Tıbbi uygulama hatası iddialarında -irrasyonel ve kışkırtılmış talepler- başta olmak üzere birçok nedenle artış olduğu ve bu durumun sağlık çalışanları aleyhine sonuçlanan dava sayılarını da etkilediği görülmektedir. Bu durumun doğal bir sonucu olarak da hasta sağlık çalışanı ilişkisi başta olmak üzere sağlık hizmeti sunumunun tüm bileşenleri olumsuz etkilenmektedir.
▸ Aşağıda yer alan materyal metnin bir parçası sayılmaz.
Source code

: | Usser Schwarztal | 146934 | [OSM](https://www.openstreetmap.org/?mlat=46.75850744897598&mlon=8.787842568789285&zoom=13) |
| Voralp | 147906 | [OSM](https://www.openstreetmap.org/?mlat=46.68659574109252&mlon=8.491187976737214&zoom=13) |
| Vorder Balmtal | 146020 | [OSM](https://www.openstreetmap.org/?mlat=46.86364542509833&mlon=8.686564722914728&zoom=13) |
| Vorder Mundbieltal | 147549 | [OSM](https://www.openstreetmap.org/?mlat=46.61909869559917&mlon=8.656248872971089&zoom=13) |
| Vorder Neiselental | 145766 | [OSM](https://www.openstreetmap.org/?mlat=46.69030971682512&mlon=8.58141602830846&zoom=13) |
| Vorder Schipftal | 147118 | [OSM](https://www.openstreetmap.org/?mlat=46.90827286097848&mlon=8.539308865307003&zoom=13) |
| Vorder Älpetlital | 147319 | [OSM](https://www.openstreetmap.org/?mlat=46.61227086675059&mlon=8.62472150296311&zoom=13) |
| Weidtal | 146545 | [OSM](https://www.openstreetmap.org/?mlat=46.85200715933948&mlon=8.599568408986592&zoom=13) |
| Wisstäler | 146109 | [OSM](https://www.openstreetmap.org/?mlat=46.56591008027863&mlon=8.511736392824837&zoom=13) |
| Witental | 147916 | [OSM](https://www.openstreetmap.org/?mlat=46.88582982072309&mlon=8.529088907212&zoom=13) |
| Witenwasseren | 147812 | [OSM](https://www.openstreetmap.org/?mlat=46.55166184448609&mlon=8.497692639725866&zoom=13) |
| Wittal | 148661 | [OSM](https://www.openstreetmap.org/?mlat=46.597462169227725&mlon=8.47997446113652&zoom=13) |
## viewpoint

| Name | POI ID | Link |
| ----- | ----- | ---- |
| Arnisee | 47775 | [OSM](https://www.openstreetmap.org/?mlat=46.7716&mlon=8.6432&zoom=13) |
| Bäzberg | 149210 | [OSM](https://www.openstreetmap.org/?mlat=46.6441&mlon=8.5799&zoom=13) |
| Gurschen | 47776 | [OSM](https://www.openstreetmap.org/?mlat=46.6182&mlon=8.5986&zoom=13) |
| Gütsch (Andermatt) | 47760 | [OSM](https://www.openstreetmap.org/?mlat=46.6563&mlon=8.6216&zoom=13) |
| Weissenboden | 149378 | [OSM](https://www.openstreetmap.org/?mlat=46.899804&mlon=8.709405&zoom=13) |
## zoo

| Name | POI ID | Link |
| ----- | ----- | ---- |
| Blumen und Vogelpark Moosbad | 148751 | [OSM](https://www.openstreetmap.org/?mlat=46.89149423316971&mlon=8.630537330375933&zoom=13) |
Bu konu, ülkemizde de son 15-20 yıldır yoğun şekilde çeşitli yönleri ile tartışılmasına rağmen halen birçok hekim açısından tıbbi, yasal, idari ve etik yönleri çözümlenememiş ve karmaşık olmaya devam etmektedir. Malpraktis, kusur, zarar, komplikasyon, bakım standardı, aydınlatılmış onam, özen eksikliği, eser sözleşmesi, iletişim eksikliği, kayıt hatası, yetki sınırı, illiyet bağı vb. kavramlar konunun anlaşılmasını güçleştirmektedir. Tıbbi uygulama hatası iddiası ile karşı karşıya kalan bir hekim genellikle konuya hakim olmaması nedeniyle kendini savunmakta veya vakayı yönetmekte zorlanmakta ve yeterli destek alamamaktadır. Bu bağlamda bizler de Ankara Tabip Odası aktivistleri olarak tıbbi uygulama hataları ile mücadele ve iddialarla baş etme konularında sahadaki hekimlerle el ele verme gayreti içerisindeyiz. Bu amaçla; odamızın sürmekte olan hukuki destek ve danışmanlık hizmetine ek olarak sahadaki hekimlerle bir araya gelerek, konuya ilişkin kavramları anlaşılır kılarak dil birliği oluşturma, idari, yasal, etik ve mesleki güncelleme eğitimleri ile günü yakalama, toplantı ve konferanslarla iyi hekimlik uygulamalarını rutinin bir parçası haline getirme program ve projeleri planlanmaktadır.